» **How to complete this task**
All of the entries below should be printed exactly; the pictures are to be left out.

·····

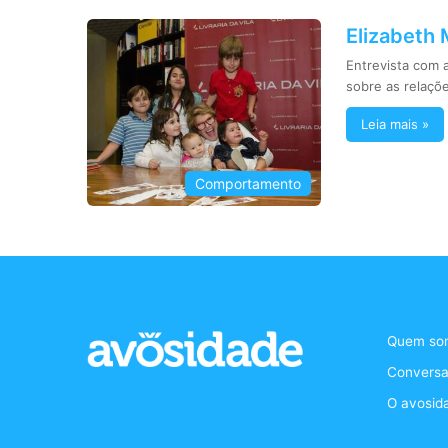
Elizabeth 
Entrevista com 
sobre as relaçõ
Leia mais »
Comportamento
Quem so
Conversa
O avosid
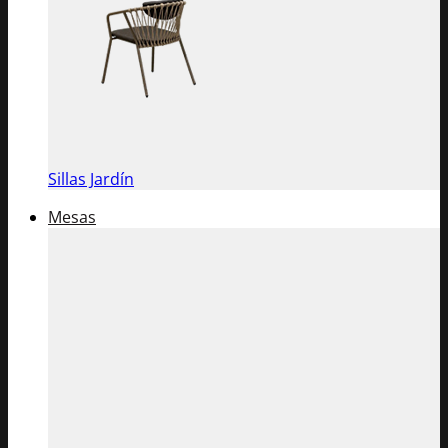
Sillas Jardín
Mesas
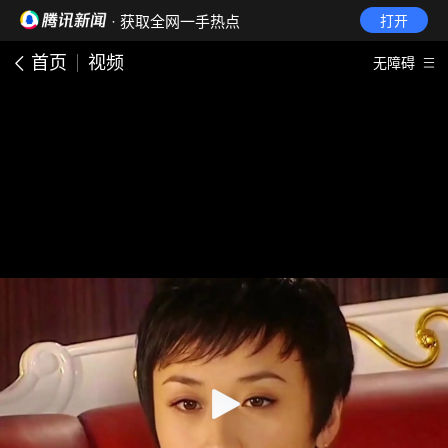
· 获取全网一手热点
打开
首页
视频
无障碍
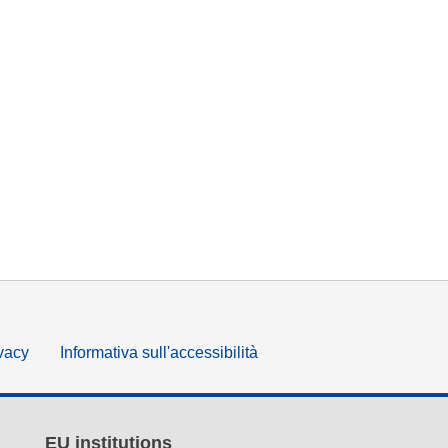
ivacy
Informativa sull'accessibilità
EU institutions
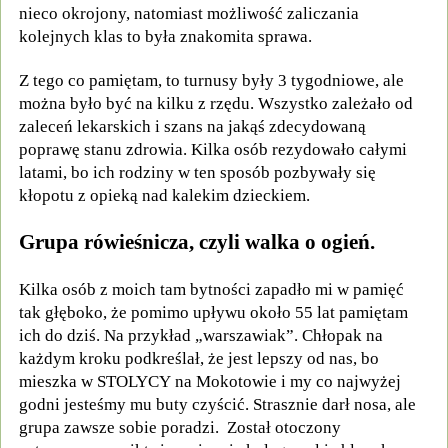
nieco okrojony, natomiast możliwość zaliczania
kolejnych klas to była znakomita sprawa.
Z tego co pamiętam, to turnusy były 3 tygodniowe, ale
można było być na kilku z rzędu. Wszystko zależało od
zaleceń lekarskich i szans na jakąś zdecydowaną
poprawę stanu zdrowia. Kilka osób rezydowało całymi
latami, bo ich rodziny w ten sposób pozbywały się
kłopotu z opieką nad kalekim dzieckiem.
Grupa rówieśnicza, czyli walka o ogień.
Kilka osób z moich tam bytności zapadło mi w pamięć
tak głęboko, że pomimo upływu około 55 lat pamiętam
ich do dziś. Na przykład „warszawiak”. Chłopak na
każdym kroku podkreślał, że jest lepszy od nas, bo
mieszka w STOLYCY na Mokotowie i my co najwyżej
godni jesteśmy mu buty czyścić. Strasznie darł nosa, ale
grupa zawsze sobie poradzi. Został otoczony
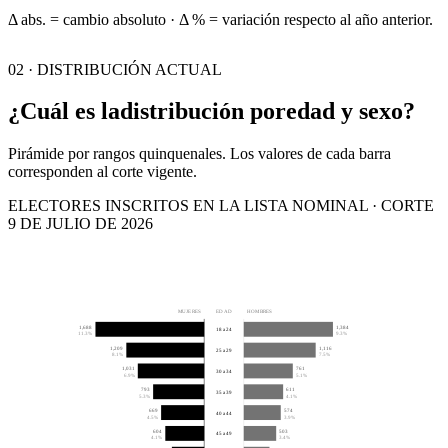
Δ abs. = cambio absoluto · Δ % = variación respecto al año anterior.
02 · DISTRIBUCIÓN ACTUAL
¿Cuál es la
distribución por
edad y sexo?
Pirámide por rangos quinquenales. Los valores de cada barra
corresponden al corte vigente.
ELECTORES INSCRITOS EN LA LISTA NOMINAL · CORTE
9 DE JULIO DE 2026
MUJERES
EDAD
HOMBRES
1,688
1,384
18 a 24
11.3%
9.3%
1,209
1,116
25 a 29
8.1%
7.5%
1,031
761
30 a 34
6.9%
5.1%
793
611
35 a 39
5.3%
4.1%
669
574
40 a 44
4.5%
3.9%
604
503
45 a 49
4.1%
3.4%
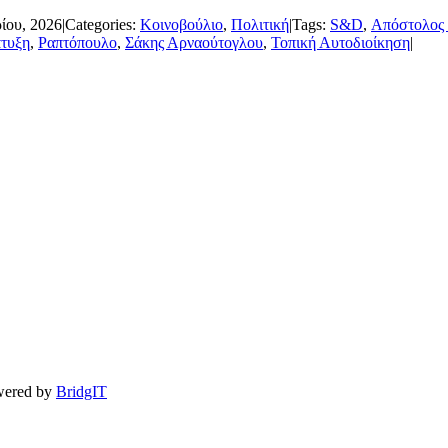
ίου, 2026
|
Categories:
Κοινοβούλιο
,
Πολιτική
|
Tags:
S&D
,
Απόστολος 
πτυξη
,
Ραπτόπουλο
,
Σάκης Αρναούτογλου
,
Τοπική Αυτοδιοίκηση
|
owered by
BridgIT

·····

» **Solution to this exercise**
Elizabeth 
Entrevista com 
sobre as relaçõ
Leia mais »
Comportamento
Quem so
Conversa
O avosid
Sillas Jardín
Mesas
· 获取全网一手热点
打开
首页
视频
无障碍
ivacy
Informativa sull'accessibilità
EU institutions
nieco okrojony, natomiast możliwość zaliczania
kolejnych klas to była znakomita sprawa.
Z tego co pamiętam, to turnusy były 3 tygodniowe, ale
można było być na kilku z rzędu. Wszystko zależało od
zaleceń lekarskich i szans na jakąś zdecydowaną
poprawę stanu zdrowia. Kilka osób rezydowało całymi
latami, bo ich rodziny w ten sposób pozbywały się
kłopotu z opieką nad kalekim dzieckiem.
Grupa rówieśnicza, czyli walka o ogień.
Kilka osób z moich tam bytności zapadło mi w pamięć
tak głęboko, że pomimo upływu około 55 lat pamiętam
ich do dziś. Na przykład „warszawiak”. Chłopak na
każdym kroku podkreślał, że jest lepszy od nas, bo
mieszka w STOLYCY na Mokotowie i my co najwyżej
godni jesteśmy mu buty czyścić. Strasznie darł nosa, ale
grupa zawsze sobie poradzi. Został otoczony
Δ abs. = cambio absoluto · Δ % = variación respecto al año anterior.
02 · DISTRIBUCIÓN ACTUAL
¿Cuál es la
distribución por
edad y sexo?
Pirámide por rangos quinquenales. Los valores de cada barra
corresponden al corte vigente.
ELECTORES INSCRITOS EN LA LISTA NOMINAL · CORTE
9 DE JULIO DE 2026
MUJERES
EDAD
HOMBRES
1,688
1,384
18 a 24
11.3%
9.3%
1,209
1,116
25 a 29
8.1%
7.5%
1,031
761
30 a 34
6.9%
5.1%
793
611
35 a 39
5.3%
4.1%
669
574
40 a 44
4.5%
3.9%
604
503
45 a 49
4.1%
3.4%
ίου, 2026
|
Categories:
Κοινοβούλιο
,
Πολιτική
|
Tags:
S&D
,
Απόστολος 
πτυξη
,
Ραπτόπουλο
,
Σάκης Αρναούτογλου
,
Τοπική Αυτοδιοίκηση
|
owered by
BridgIT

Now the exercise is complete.